My wife just found someone on Facebook had a pecan tree cut down. She sent me the pic and it looks very recent.  Huge pieces of the trunk have been cut into stumps about 2 feet in length.  Is it worth going to get some of it for free?  I imagine it needs to be seasoned like firewood before you use it for smoking right?  If so it would probably need to be split by me and sit covered for around a year. Am i correct? Or should I just pass and just buy the bagged chunks at Home Depot?


----------



## b-one (Jun 5, 2016)

If I were you I'd pick it up!Thumbs Up


----------



## nygiant (Jun 5, 2016)

b-one said:


> If I were you I'd pick it up!Thumbs Up



Ok. What about the seasoning part?
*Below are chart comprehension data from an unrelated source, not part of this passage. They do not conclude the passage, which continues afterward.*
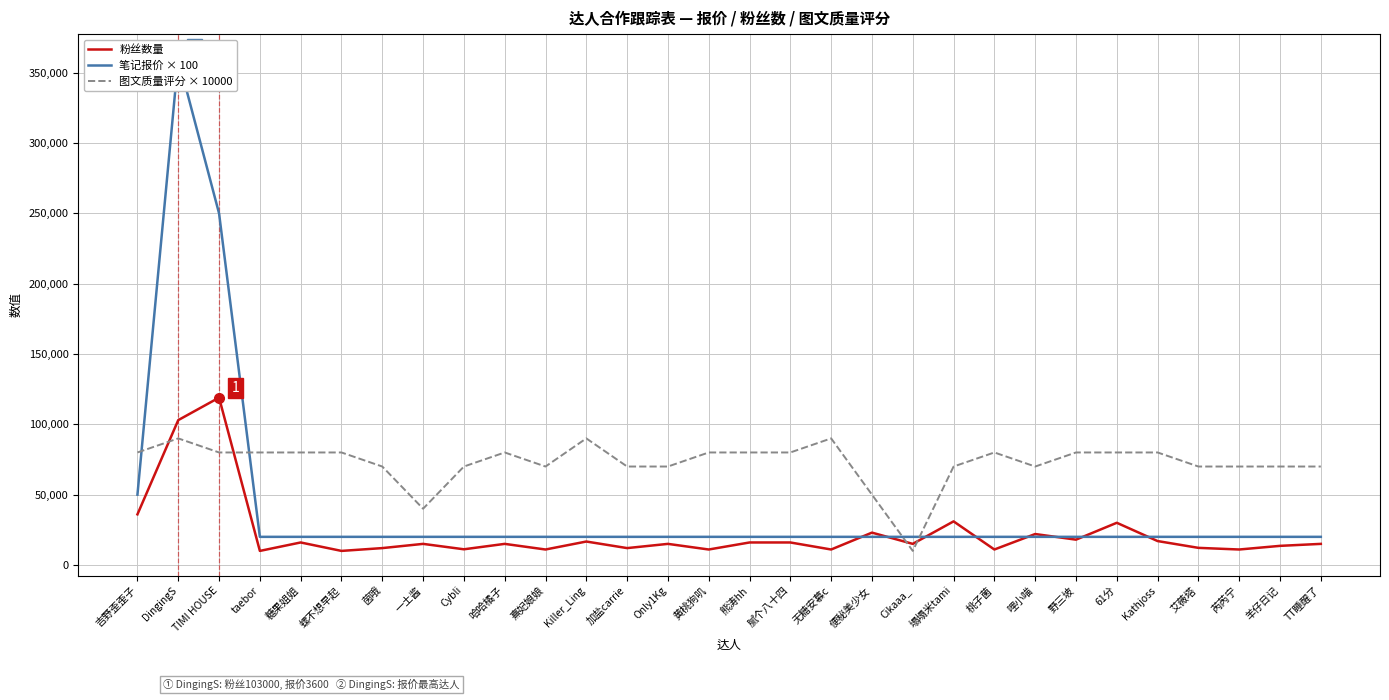

How many values in the 粉丝数量 series are below 15000?

12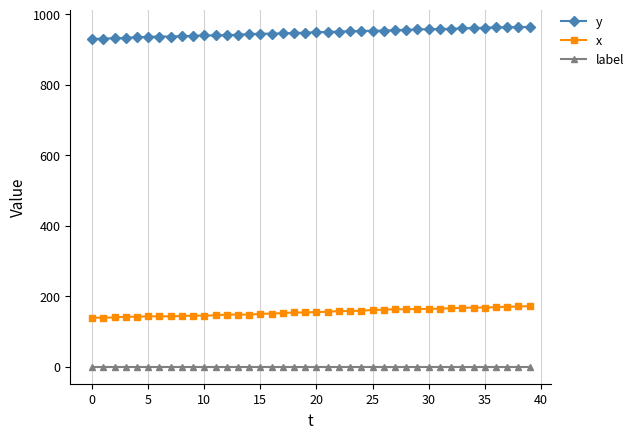

What is the value of the y point at the 22nd from the left?

950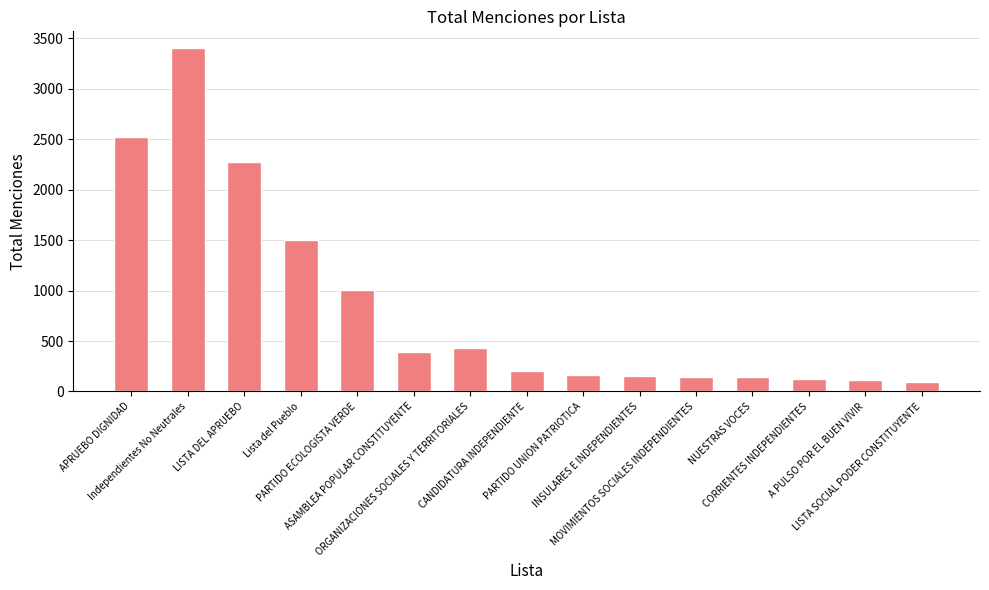

What is the maximum value shown in the chart?

3401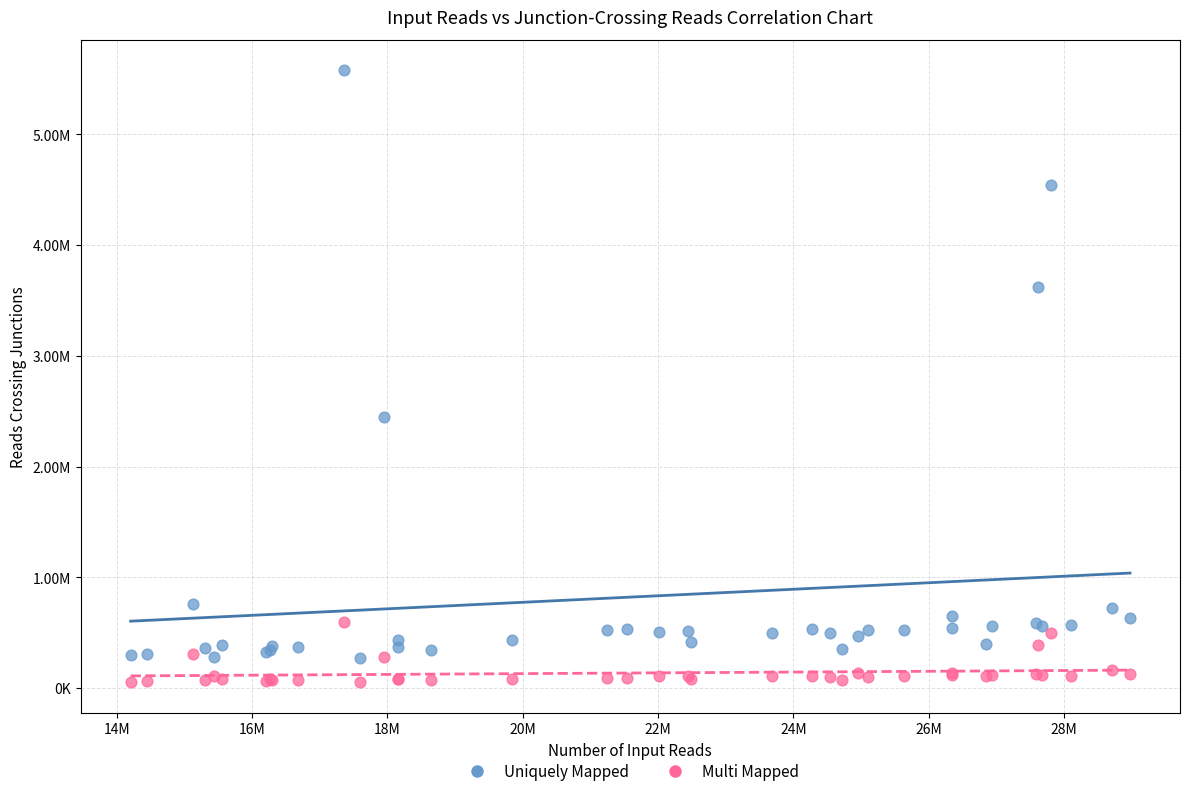

Which series has the largest Y range (max minus min)?

Uniquely Mapped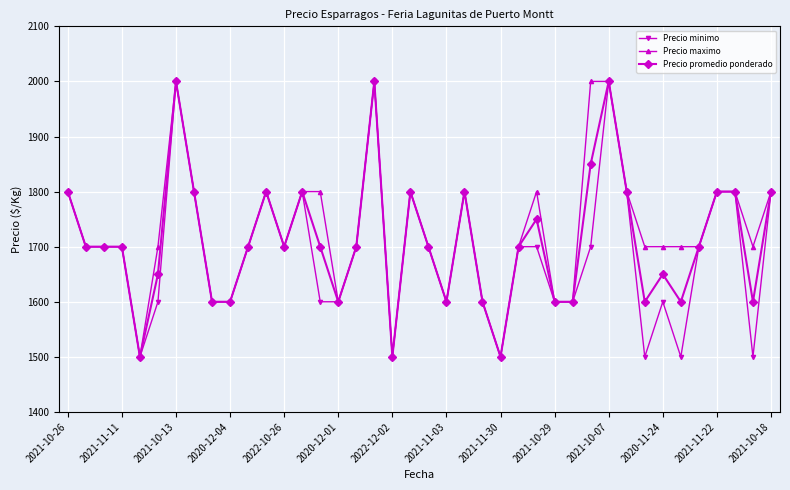

What is the highest value of the Precio maximo series?

2000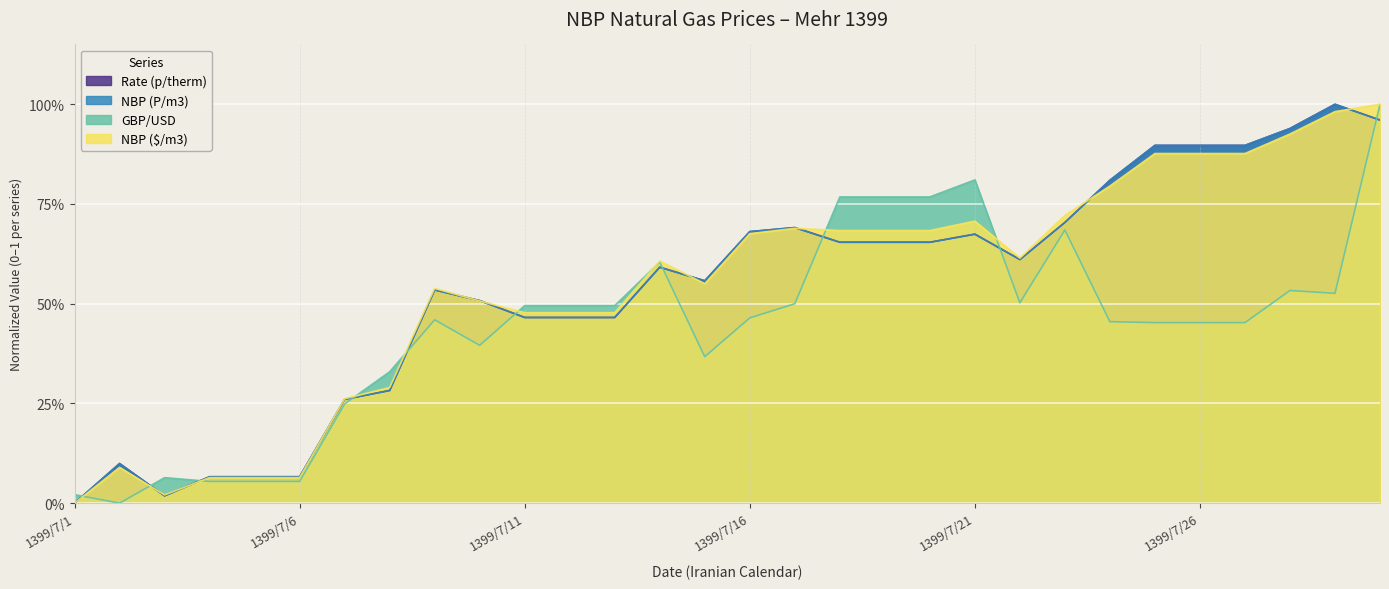

What are all the series names shown in the legend?

Rate (p/therm), NBP (P/m3), GBP/USD, NBP ($/m3)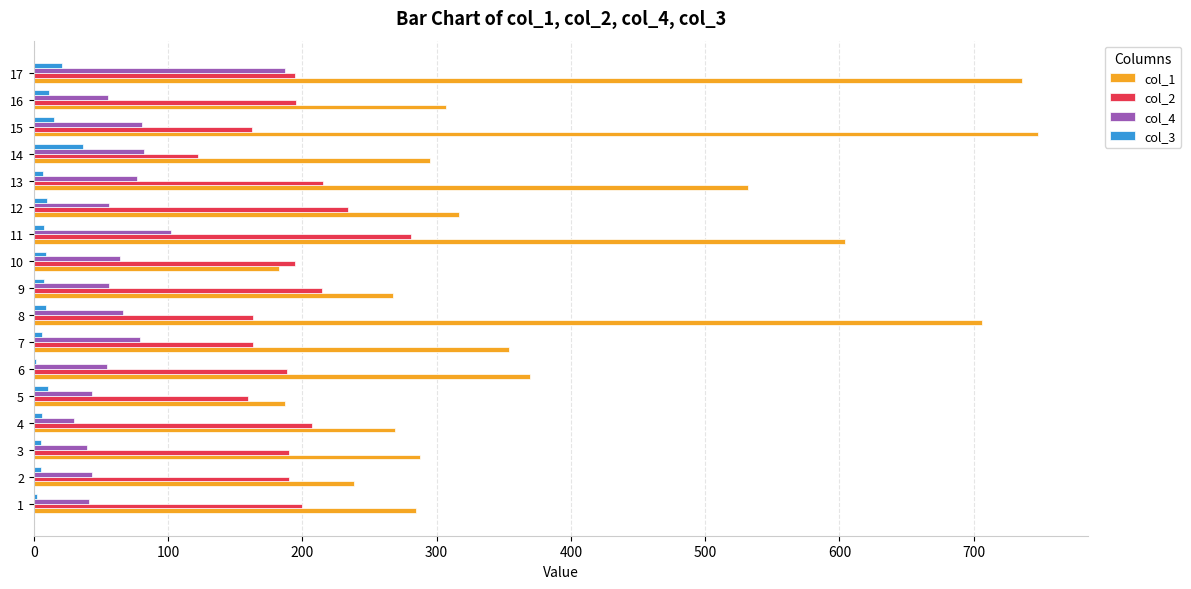

What are all the series names shown in the legend?

col_1, col_2, col_4, col_3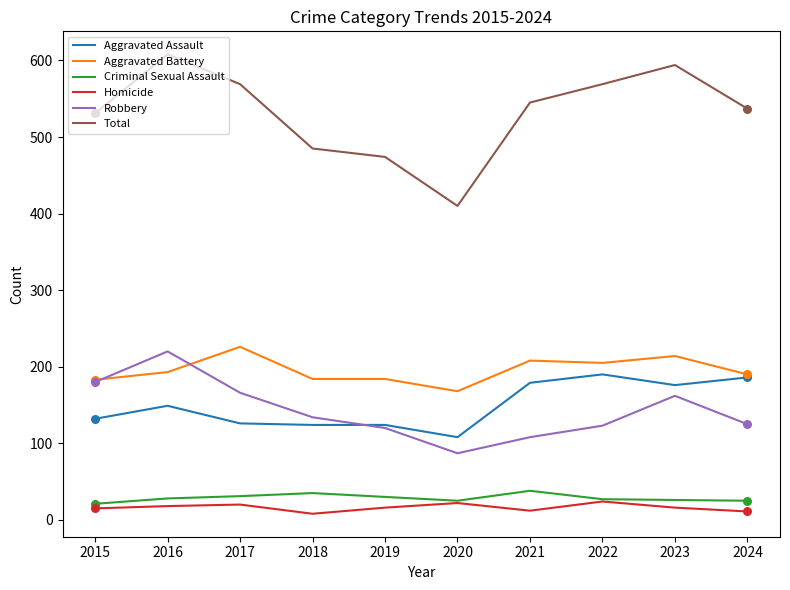

What is the difference between the highest and lowest values at 2023?

578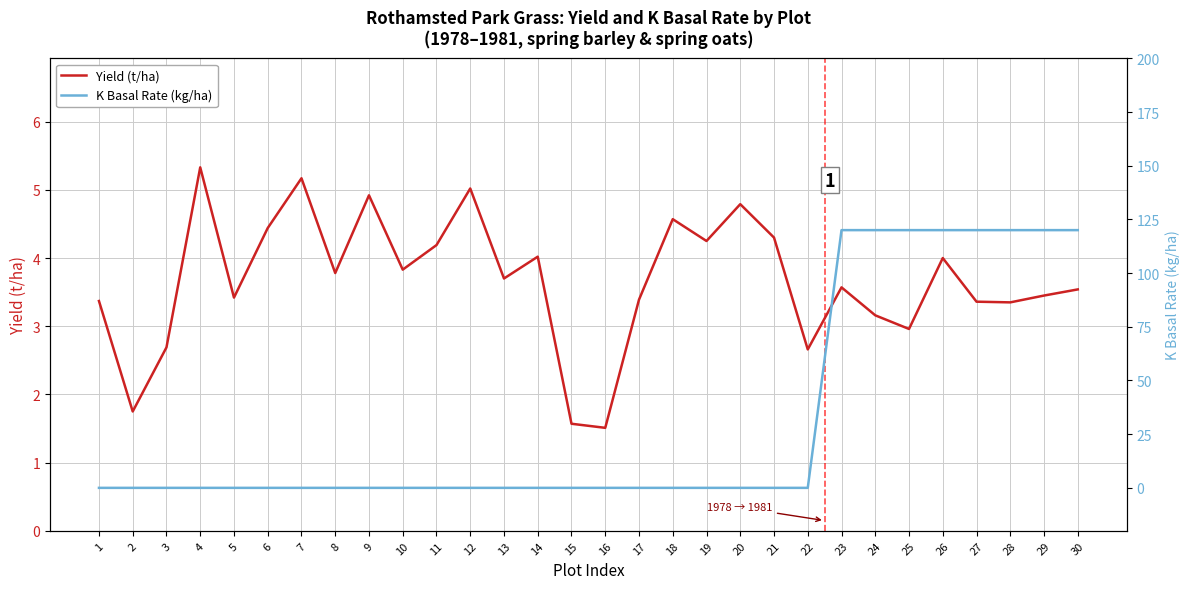

Is it true that K Basal Rate (kg/ha) equals -80.9 at 19?

False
Does it need to sit?


----------



## sfprankster (Jun 5, 2016)

...


----------



## nygiant (Jun 5, 2016)

sfprankster said:


> You can deliver it to my place in the Santa Cruz mountains. I'd really appreciate it!!! :rolleyes: :rolleyes: :!
> 
> For seasoning, split it, place off the ground and just let it sit for the summer. Once you begin to see cracks across the grain, it's good to use.



Ha ha....just a little bit out of my service area ...by about 3000 miles

Ok I'll take the advice of you guys and go get some!


----------



## sfprankster (Jun 5, 2016)

...


----------



## joel11230 (Jun 5, 2016)

Believe me when I say get as much as you can! Pecan wood is one of the favorites used by pitmasters everywhere! I have a Rick seasoning right now.


----------



## joel11230 (Jun 5, 2016)

image.jpeg



__ joel11230
__ Jun 5, 2016





 I paid 40 bucks for a truck load so getting it free is a must!


----------



## joe black (Jun 5, 2016)

My son saw a pile in a yard about a month ago.  It filled a 5'x10' utility trailer.  We split it yesterday and it is great.  Some of it was knarly where there were limbs and knots, but we got about 2 pick-up loads out of it.  A great score for free.


----------



## dward51 (Jun 5, 2016)

Oh YES, go get it!!!!!

And if they have any limbs, get them too!  Split the larger sections and stack them to air dry.  Depending on if you have stick burner or want chunks, you can leave them as sticks or cut them into 4" long chunks.  If you have something like an old plastic milk crate, fill it with chunks and put it in your garage.  It will dry faster with the extra cut side and in the heat of the average garage (or garden shed, etc...).

Same for anyone who is lucky enough to know someone with an apple orchard.  Get their limb trimmings and any trees they cull.  Excellent way to get free smoke wood and recycle what might otherwise be landfill material.

PS - if you get the pecan from someone you know, I would take them some finished BBQ smoked on their wood as a thank you!  The will love it (and remember you next time they have wood to get rid of).


----------



## JckDanls 07 (Jun 5, 2016)

can never have to much pecan...  get as much as you can ... it doesn't go bad ...


----------



## cliffcarter (Jun 5, 2016)

Only a NY Giants fan would question "free"
	

	
	
		
		



		
			






.

Go get it, yes you will need to season it, but it will be so much better than the too dry chunks from Wally World.


----------



## nygiant (Jun 5, 2016)

Alright guys I hear you loud and clear!  Glad I posted here because I was going to pass on it.  I wasn't too sure.


----------